WORK ITEM
Transcribe the records below. Leave every line exactly as written.

RECORDS FOR THIS TASK

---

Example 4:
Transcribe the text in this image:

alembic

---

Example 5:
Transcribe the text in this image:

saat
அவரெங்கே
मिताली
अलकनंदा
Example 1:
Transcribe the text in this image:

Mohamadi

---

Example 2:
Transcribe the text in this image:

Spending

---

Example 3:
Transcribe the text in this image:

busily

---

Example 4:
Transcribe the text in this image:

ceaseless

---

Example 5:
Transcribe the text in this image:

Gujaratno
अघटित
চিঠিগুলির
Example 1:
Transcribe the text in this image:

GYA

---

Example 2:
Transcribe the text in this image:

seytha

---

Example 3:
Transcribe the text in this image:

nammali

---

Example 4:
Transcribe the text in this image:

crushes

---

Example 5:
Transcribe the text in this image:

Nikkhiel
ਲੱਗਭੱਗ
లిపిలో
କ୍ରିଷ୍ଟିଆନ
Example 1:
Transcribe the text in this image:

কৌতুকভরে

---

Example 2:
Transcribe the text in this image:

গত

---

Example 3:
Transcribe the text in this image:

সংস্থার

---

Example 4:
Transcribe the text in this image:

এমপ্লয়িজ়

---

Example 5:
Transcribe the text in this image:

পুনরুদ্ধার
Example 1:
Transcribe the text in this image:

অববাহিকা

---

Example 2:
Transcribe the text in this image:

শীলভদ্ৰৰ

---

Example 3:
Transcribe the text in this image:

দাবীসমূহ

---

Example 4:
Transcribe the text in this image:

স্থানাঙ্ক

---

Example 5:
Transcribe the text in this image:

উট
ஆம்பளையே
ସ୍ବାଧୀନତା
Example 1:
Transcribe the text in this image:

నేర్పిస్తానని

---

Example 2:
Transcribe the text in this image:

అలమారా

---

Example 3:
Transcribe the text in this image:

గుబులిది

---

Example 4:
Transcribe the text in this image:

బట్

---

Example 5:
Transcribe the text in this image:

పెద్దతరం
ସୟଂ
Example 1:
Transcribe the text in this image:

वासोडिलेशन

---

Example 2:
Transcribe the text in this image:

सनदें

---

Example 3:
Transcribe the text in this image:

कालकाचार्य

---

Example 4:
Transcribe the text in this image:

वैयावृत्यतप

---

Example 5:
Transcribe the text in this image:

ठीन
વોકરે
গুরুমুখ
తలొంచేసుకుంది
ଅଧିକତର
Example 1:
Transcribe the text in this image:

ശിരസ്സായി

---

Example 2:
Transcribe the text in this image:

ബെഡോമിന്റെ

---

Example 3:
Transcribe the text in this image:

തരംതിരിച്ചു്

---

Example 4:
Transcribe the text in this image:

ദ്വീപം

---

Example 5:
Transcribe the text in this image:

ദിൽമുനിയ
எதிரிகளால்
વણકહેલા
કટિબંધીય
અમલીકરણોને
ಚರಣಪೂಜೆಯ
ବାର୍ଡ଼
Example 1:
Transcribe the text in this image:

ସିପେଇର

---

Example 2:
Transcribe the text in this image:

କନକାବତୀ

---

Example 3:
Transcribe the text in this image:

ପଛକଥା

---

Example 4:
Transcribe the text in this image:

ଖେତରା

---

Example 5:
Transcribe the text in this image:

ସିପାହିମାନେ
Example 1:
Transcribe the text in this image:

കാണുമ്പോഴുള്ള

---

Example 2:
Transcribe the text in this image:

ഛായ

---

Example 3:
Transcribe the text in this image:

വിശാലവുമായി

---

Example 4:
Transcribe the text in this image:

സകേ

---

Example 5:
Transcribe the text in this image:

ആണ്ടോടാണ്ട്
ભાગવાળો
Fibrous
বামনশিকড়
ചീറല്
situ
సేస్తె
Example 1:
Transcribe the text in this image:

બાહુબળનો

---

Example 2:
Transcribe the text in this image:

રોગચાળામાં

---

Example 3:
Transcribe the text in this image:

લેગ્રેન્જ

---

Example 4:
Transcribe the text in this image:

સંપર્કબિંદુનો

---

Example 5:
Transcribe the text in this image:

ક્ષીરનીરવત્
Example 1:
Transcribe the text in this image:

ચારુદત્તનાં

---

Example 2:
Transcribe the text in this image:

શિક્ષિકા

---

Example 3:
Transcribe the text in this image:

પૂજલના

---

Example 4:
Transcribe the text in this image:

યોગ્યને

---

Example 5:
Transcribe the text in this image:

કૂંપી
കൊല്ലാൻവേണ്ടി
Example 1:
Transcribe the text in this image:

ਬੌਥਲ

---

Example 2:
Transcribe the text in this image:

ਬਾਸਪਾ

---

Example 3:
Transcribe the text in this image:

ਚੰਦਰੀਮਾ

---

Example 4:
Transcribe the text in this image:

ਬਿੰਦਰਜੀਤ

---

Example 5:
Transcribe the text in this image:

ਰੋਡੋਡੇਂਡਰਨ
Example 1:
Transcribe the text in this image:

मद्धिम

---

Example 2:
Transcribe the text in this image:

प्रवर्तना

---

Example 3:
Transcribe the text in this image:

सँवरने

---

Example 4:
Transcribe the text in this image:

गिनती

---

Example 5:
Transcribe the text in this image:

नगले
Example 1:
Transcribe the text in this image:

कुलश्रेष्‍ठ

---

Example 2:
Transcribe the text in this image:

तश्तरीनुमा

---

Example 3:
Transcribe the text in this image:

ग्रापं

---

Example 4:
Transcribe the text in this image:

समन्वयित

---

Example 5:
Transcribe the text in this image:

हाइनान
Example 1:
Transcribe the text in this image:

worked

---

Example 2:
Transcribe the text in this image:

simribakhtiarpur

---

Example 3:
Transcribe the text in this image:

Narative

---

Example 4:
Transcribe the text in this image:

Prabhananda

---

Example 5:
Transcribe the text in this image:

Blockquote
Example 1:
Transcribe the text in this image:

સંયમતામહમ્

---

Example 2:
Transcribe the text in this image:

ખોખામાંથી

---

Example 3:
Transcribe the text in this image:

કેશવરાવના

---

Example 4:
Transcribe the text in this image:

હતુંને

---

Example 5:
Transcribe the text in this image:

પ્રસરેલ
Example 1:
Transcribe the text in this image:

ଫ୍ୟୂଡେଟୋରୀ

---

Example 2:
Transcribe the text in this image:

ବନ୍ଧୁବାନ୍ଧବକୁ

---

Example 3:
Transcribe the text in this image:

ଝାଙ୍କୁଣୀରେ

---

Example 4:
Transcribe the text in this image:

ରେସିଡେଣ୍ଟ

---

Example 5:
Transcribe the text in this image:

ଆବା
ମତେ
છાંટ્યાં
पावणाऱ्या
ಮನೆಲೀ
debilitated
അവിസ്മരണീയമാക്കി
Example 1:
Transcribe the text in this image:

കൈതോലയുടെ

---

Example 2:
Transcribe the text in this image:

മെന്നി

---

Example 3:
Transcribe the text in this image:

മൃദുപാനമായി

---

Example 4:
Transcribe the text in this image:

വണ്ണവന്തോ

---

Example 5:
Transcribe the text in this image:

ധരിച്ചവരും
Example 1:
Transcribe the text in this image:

OUTPUT BELOW
---

Example 4:
Transcribe the text in this image:

alembic

---

Example 5:
Transcribe the text in this image:

saat
அவரெங்கே
मिताली
अलकनंदा
Example 1:
Transcribe the text in this image:

Mohamadi

---

Example 2:
Transcribe the text in this image:

Spending

---

Example 3:
Transcribe the text in this image:

busily

---

Example 4:
Transcribe the text in this image:

ceaseless

---

Example 5:
Transcribe the text in this image:

Gujaratno
अघटित
চিঠিগুলির
Example 1:
Transcribe the text in this image:

GYA

---

Example 2:
Transcribe the text in this image:

seytha

---

Example 3:
Transcribe the text in this image:

nammali

---

Example 4:
Transcribe the text in this image:

crushes

---

Example 5:
Transcribe the text in this image:

Nikkhiel
ਲੱਗਭੱਗ
లిపిలో
କ୍ରିଷ୍ଟିଆନ
Example 1:
Transcribe the text in this image:

কৌতুকভরে

---

Example 2:
Transcribe the text in this image:

গত

---

Example 3:
Transcribe the text in this image:

সংস্থার

---

Example 4:
Transcribe the text in this image:

এমপ্লয়িজ়

---

Example 5:
Transcribe the text in this image:

পুনরুদ্ধার
Example 1:
Transcribe the text in this image:

অববাহিকা

---

Example 2:
Transcribe the text in this image:

শীলভদ্ৰৰ

---

Example 3:
Transcribe the text in this image:

দাবীসমূহ

---

Example 4:
Transcribe the text in this image:

স্থানাঙ্ক

---

Example 5:
Transcribe the text in this image:

উট
ஆம்பளையே
ସ୍ବାଧୀନତା
Example 1:
Transcribe the text in this image:

నేర్పిస్తానని

---

Example 2:
Transcribe the text in this image:

అలమారా

---

Example 3:
Transcribe the text in this image:

గుబులిది

---

Example 4:
Transcribe the text in this image:

బట్

---

Example 5:
Transcribe the text in this image:

పెద్దతరం
ସୟଂ
Example 1:
Transcribe the text in this image:

वासोडिलेशन

---

Example 2:
Transcribe the text in this image:

सनदें

---

Example 3:
Transcribe the text in this image:

कालकाचार्य

---

Example 4:
Transcribe the text in this image:

वैयावृत्यतप

---

Example 5:
Transcribe the text in this image:

ठीन
વોકરે
গুরুমুখ
తలొంచేసుకుంది
ଅଧିକତର
Example 1:
Transcribe the text in this image:

ശിരസ്സായി

---

Example 2:
Transcribe the text in this image:

ബെഡോമിന്റെ

---

Example 3:
Transcribe the text in this image:

തരംതിരിച്ചു്

---

Example 4:
Transcribe the text in this image:

ദ്വീപം

---

Example 5:
Transcribe the text in this image:

ദിൽമുനിയ
எதிரிகளால்
વણકહેલા
કટિબંધીય
અમલીકરણોને
ಚರಣಪೂಜೆಯ
ବାର୍ଡ଼
Example 1:
Transcribe the text in this image:

ସିପେଇର

---

Example 2:
Transcribe the text in this image:

କନକାବତୀ

---

Example 3:
Transcribe the text in this image:

ପଛକଥା

---

Example 4:
Transcribe the text in this image:

ଖେତରା

---

Example 5:
Transcribe the text in this image:

ସିପାହିମାନେ
Example 1:
Transcribe the text in this image:

കാണുമ്പോഴുള്ള

---

Example 2:
Transcribe the text in this image:

ഛായ

---

Example 3:
Transcribe the text in this image:

വിശാലവുമായി

---

Example 4:
Transcribe the text in this image:

സകേ

---

Example 5:
Transcribe the text in this image:

ആണ്ടോടാണ്ട്
ભાગવાળો
Fibrous
বামনশিকড়
ചീറല്
situ
సేస్తె
Example 1:
Transcribe the text in this image:

બાહુબળનો

---

Example 2:
Transcribe the text in this image:

રોગચાળામાં

---

Example 3:
Transcribe the text in this image:

લેગ્રેન્જ

---

Example 4:
Transcribe the text in this image:

સંપર્કબિંદુનો

---

Example 5:
Transcribe the text in this image:

ક્ષીરનીરવત્
Example 1:
Transcribe the text in this image:

ચારુદત્તનાં

---

Example 2:
Transcribe the text in this image:

શિક્ષિકા

---

Example 3:
Transcribe the text in this image:

પૂજલના

---

Example 4:
Transcribe the text in this image:

યોગ્યને

---

Example 5:
Transcribe the text in this image:

કૂંપી
കൊല്ലാൻവേണ്ടി
Example 1:
Transcribe the text in this image:

ਬੌਥਲ

---

Example 2:
Transcribe the text in this image:

ਬਾਸਪਾ

---

Example 3:
Transcribe the text in this image:

ਚੰਦਰੀਮਾ

---

Example 4:
Transcribe the text in this image:

ਬਿੰਦਰਜੀਤ

---

Example 5:
Transcribe the text in this image:

ਰੋਡੋਡੇਂਡਰਨ
Example 1:
Transcribe the text in this image:

मद्धिम

---

Example 2:
Transcribe the text in this image:

प्रवर्तना

---

Example 3:
Transcribe the text in this image:

सँवरने

---

Example 4:
Transcribe the text in this image:

गिनती

---

Example 5:
Transcribe the text in this image:

नगले
Example 1:
Transcribe the text in this image:

कुलश्रेष्‍ठ

---

Example 2:
Transcribe the text in this image:

तश्तरीनुमा

---

Example 3:
Transcribe the text in this image:

ग्रापं

---

Example 4:
Transcribe the text in this image:

समन्वयित

---

Example 5:
Transcribe the text in this image:

हाइनान
Example 1:
Transcribe the text in this image:

worked

---

Example 2:
Transcribe the text in this image:

simribakhtiarpur

---

Example 3:
Transcribe the text in this image:

Narative

---

Example 4:
Transcribe the text in this image:

Prabhananda

---

Example 5:
Transcribe the text in this image:

Blockquote
Example 1:
Transcribe the text in this image:

સંયમતામહમ્

---

Example 2:
Transcribe the text in this image:

ખોખામાંથી

---

Example 3:
Transcribe the text in this image:

કેશવરાવના

---

Example 4:
Transcribe the text in this image:

હતુંને

---

Example 5:
Transcribe the text in this image:

પ્રસરેલ
Example 1:
Transcribe the text in this image:

ଫ୍ୟୂଡେଟୋରୀ

---

Example 2:
Transcribe the text in this image:

ବନ୍ଧୁବାନ୍ଧବକୁ

---

Example 3:
Transcribe the text in this image:

ଝାଙ୍କୁଣୀରେ

---

Example 4:
Transcribe the text in this image:

ରେସିଡେଣ୍ଟ

---

Example 5:
Transcribe the text in this image:

ଆବା
ମତେ
છાંટ્યાં
पावणाऱ्या
ಮನೆಲೀ
debilitated
അവിസ്മരണീയമാക്കി
Example 1:
Transcribe the text in this image:

കൈതോലയുടെ

---

Example 2:
Transcribe the text in this image:

മെന്നി

---

Example 3:
Transcribe the text in this image:

മൃദുപാനമായി

---

Example 4:
Transcribe the text in this image:

വണ്ണവന്തോ

---

Example 5:
Transcribe the text in this image:

ധരിച്ചവരും
Example 1:
Transcribe the text in this image:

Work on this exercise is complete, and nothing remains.